* Task to complete *
Could you set down exactly the lines in the records below between the line holding "fx=887.1 fy=887.1 cx=639.1" and the line holding "Name the object", inclusive?

* Given records *
******

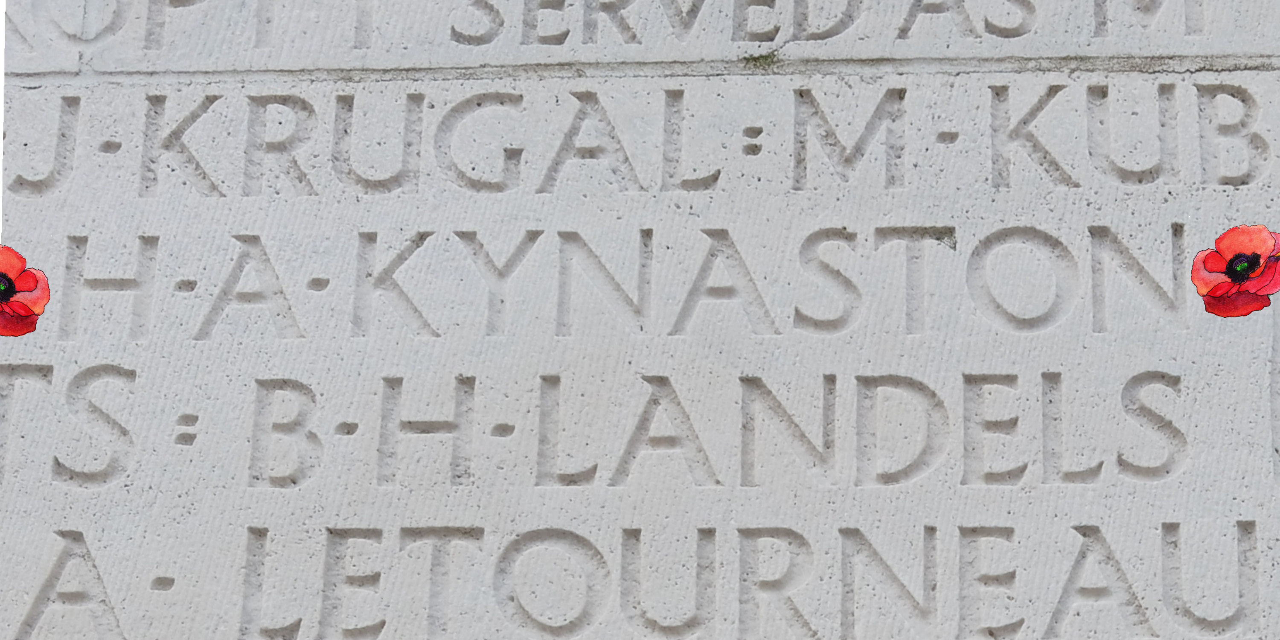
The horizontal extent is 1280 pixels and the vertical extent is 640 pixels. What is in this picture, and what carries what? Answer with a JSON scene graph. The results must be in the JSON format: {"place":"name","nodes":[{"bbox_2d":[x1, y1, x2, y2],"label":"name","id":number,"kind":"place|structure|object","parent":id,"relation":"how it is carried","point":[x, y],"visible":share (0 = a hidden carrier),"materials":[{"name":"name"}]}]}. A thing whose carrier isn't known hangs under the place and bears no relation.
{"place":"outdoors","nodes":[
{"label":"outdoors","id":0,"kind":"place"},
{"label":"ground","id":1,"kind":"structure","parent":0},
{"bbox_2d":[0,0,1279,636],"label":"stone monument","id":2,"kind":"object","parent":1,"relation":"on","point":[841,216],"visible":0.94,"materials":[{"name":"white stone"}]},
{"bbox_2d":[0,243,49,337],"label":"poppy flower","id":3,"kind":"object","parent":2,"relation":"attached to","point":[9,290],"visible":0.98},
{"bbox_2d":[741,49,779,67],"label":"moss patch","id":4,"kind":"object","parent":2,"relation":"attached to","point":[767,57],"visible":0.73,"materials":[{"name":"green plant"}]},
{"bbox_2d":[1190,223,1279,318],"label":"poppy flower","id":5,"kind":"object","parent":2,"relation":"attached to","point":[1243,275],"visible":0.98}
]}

******

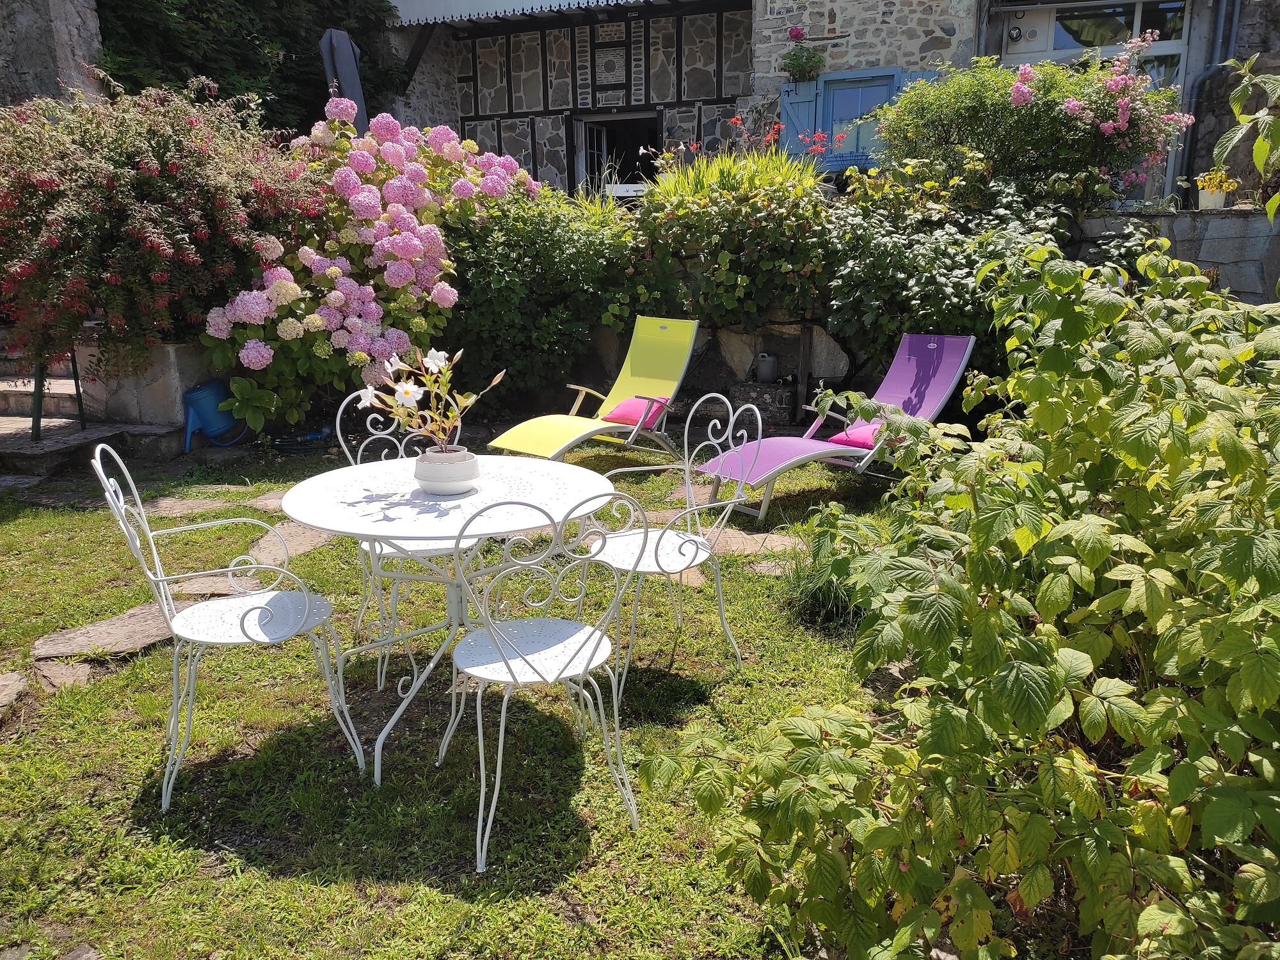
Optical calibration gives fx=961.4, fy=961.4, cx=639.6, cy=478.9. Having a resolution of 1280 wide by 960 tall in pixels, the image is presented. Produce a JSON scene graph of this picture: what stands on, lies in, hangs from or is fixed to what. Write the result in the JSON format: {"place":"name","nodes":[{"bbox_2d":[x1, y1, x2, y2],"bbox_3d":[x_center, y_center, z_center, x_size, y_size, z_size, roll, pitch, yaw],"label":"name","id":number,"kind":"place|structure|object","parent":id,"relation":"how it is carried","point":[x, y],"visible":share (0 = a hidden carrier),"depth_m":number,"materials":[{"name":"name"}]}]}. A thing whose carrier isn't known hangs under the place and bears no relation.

******

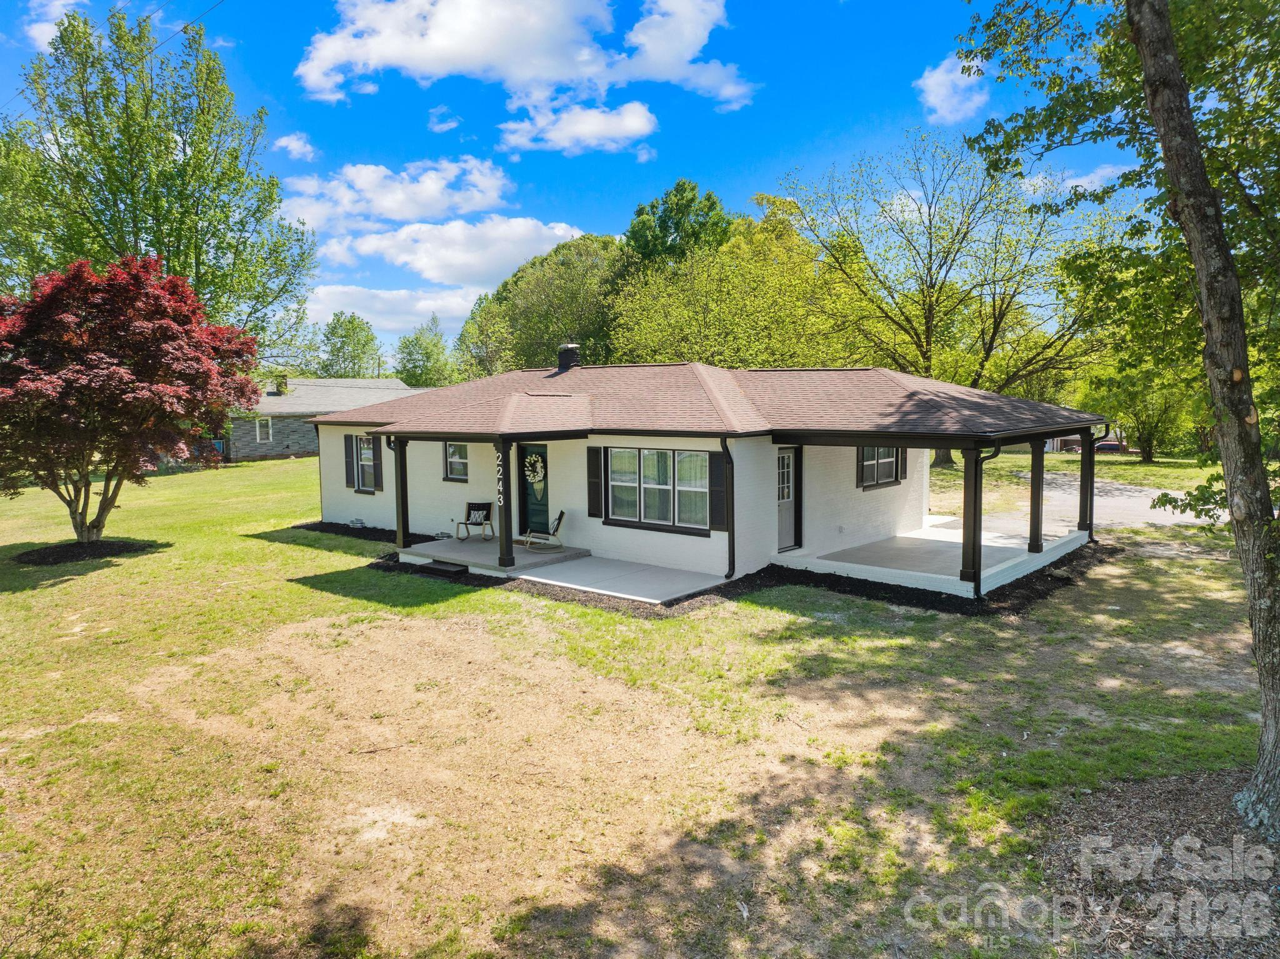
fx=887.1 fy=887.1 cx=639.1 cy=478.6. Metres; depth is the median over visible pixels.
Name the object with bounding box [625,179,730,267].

******

* Result of this exercise *
fx=887.1 fy=887.1 cx=639.1 cy=478.6. Metres; depth is the median over visible pixels.
Name the object with bounding box [625,179,730,267].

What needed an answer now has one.